**YOUR ASSIGNMENT**. Locate the word "proposed" in the data below, then copy every line that holds it.

**EXERCISE INPUTS**.
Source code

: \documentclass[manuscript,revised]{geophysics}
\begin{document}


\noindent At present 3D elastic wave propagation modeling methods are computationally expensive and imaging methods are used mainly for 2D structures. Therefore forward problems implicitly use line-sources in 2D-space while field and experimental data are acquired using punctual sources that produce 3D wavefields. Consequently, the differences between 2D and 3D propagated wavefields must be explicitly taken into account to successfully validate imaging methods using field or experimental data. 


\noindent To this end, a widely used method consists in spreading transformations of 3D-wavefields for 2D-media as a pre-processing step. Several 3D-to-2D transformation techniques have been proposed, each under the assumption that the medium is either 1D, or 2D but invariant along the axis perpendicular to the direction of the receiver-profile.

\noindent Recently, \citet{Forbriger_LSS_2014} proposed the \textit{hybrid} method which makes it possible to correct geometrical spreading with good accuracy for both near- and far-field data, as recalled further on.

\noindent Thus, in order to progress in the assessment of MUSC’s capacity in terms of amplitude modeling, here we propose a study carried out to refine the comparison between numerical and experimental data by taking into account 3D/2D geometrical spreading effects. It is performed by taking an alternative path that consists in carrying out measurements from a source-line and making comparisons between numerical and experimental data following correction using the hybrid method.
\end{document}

**TASK RESULT**.
\noindent To this end, a widely used method consists in spreading transformations of 3D-wavefields for 2D-media as a pre-processing step. Several 3D-to-2D transformation techniques have been proposed, each under the assumption that the medium is either 1D, or 2D but invariant along the axis perpendicular to the direction of the receiver-profile.
\noindent Recently, \citet{Forbriger_LSS_2014} proposed the \textit{hybrid} method which makes it possible to correct geometrical spreading with good accuracy for both near- and far-field data, as recalled further on.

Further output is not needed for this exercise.